Bernard Arnault : Je ne veux pas répondre à cette question. »
Ce sera la rengaine, désormais, puisqu’il a compris que rien ne l’oblige à répondre en tant que témoin. Il ne sait rien, mais Bernard Squarcini le tient au courant, au téléphone, de la situation ? « Je ne veux pas répondre à cette question. » Sa promesse, non respectée, de maintenir les emplois à Boussac, qu’il a démantelé pour récupérer Dior ? Les centaines de licenciements ? Le chômage, l’usine désaffectée, les Restos du cœur qui doivent ouvrir une antenne sur place ? « Je ne répondrai pas à ces questions. »
Jusqu’au craquage, complet, sidérant : « Les attaques contre moi, elles sont économico-politiques ! C’est parce que l’idéologie socialo-marxiste et trotskiste n’aime pas qu’un grand groupe réussisse dans le monde entier et embauche ! J’ai créé 190 000 emplois, est-ce que ça vous suffit ? Est-ce que ça suffit à monsieur Ruffin et qu’il arrête ses imbécilités ? »
Les mots tombent drus, désormais. Plus question de voix doucereuse, de sourires en coin, de langage châtié. Tout ça n’est qu’« imbécilités », « débilités », « élucubrations ».
C’est étonnant, de voir un homme au-dessus de tout, qui n’a pas l’habitude d’être contredit, ou même questionné, réagir aux questions contradictoires dans une enceinte de justice.
Bref : on en restera là.
Bernard Arnault quittera la salle et le tribunal de Paris par une porte dérobée, rejoignant ses hautes sphères, ces sommets d’où il contemple le monde de si haut qu’il ne le voit pas, ne le connaît pas, ne le comprend pas. Le procureur requerra quatre ans avec sursis, cinq ans d’interdiction d’activité et 300 000 € d’amende contre Squarcini, deux ans avec sursis et jusqu’à 100 000 € d’amende pour les autres.*
On pourrait en rire, de tout ça.
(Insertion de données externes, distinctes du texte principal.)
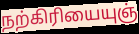
நற்கிரியையுஞ்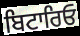
ਬਿਟਾਰਿਓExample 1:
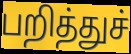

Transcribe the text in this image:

பறித்துச்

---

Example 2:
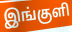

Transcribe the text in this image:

இங்குளி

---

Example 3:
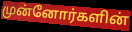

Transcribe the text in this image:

முன்னோர்களின்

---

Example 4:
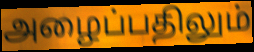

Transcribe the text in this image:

அழைப்பதிலும்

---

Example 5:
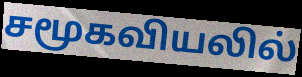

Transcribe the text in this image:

சமூகவியலில்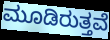
ಮೂಡಿರುತ್ತವೆ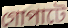
গোপাটেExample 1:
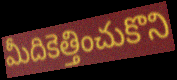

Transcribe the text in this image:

మీదికెత్తించుకొని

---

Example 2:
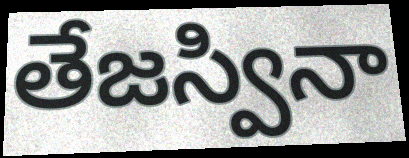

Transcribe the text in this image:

తేజస్వినా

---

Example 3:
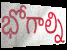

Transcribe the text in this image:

భోగాల్ని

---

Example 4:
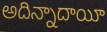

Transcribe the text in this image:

అదిన్నాదాయీ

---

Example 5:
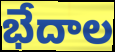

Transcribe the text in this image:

భేదాలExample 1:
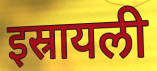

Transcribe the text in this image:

इस्रायली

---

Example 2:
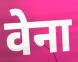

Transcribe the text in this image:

वेना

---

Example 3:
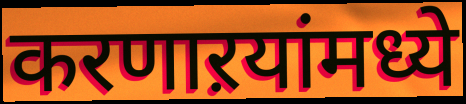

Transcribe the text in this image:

करणाऱयांमध्ये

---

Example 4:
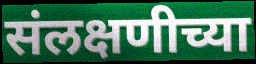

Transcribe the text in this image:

संलक्षणीच्या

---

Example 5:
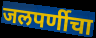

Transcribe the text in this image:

जलपर्णीचा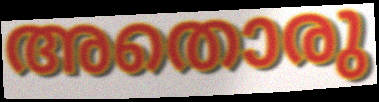
അതൊരു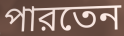
পারতেনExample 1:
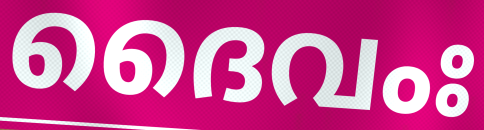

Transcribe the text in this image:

ദൈവംഃ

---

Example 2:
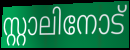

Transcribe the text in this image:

സ്റ്റാലിനോട്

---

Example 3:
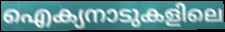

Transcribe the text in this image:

ഐക്യനാടുകളിലെ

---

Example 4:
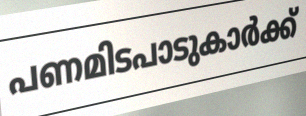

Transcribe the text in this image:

പണമിടപാടുകാർക്ക്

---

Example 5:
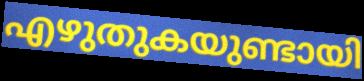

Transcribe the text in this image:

എഴുതുകയുണ്ടായി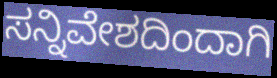
ಸನ್ನಿವೇಶದಿಂದಾಗಿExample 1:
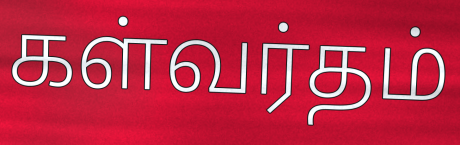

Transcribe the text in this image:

கள்வர்தம்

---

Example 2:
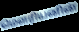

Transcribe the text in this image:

மௌரியனின்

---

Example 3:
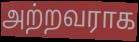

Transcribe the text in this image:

அற்றவராக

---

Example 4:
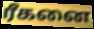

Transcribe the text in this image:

ரீகனை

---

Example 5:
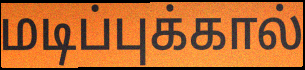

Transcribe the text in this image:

மடிப்புக்கால்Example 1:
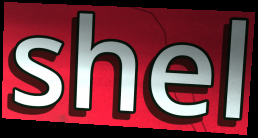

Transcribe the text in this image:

shel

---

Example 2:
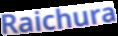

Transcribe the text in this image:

Raichura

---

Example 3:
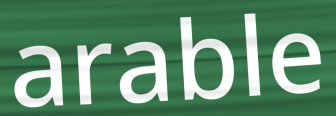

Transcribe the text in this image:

arable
Et je dois avouer, on a ressenti un petit, un furtif, sentiment de revanche en voyant le PDG de LVMH s’énerver à la barre, une revanche pour les infiltrations, pour les barbouzes, pour leurs manigances sordides, et surtout pour les salariés licenciés de Boussac, pour les employés licenciés d’Ecce, le sous-traitant victime de délocalisation, et tous les autres.
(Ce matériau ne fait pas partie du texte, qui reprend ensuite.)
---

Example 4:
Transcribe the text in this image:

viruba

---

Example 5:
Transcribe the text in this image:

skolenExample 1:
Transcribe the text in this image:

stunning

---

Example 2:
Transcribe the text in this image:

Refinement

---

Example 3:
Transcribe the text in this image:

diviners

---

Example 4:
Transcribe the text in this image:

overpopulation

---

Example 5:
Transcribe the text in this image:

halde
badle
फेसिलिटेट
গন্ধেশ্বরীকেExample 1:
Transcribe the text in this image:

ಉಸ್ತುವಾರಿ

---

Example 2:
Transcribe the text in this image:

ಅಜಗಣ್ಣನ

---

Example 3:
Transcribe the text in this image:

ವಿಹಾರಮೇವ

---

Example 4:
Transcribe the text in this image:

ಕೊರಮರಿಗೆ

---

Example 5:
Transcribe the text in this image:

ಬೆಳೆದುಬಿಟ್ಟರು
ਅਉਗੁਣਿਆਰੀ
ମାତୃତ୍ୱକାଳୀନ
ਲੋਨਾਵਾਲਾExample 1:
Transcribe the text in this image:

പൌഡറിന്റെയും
Un sentiment furtif, déjà passé.
Car la vraie question, qui est aussi une leçon, après ces quelques jours de procès, elle est là : quel monde voulons-nous ? Celui d’un groupe privé tout-puissant, qui organise les licenciements ? Celui de l’espionnage, de la surveillance de ceux qui ne pensent pas comme eux, qui voient simplement la vie autrement ?
Celui des pressions, si besoin des menaces, avec ces vies laminées qui en résultent, quand des voix contraires se font entendre ?
Celui de l’impunité organisée, achetée, ensuite ?
Ou d’autre chose pour notre pays ?
Une société différente, où chacun doit répondre de ses actes, quel que soit son statut ? Où l’argent ne ferait pas justice ?

*Mise à jour, 7 mars 2025 :
C’est la condamnation d’un système, celui où la première fortune de France file plus de deux millions d’euros à l’ancien premier flic de France pour espionner un journal indépendant et son rédacteur en chef. Car oui, Squarcini et les barbouzes de LVMH ont été condamnés par le tribunal correctionnel de Paris, enfin! Condamnés pour avoir fait suivre, écouter, infiltrer, espionner Fakir et François Ruffin à l’époque de Merci Patron!, et pour avoir utilisé les moyens de l’État à cette fin: quatre ans de prison dont deux ans ferme et 200 000 euros d’amende pour Squarcini. deux trois ans de prison dont un an ferme pour ses complices, Hervé Séveno et Jean-Charles Brisard, deux ans dont six mois ferme pour Albert Farhat, exécuteur des basses œuvres.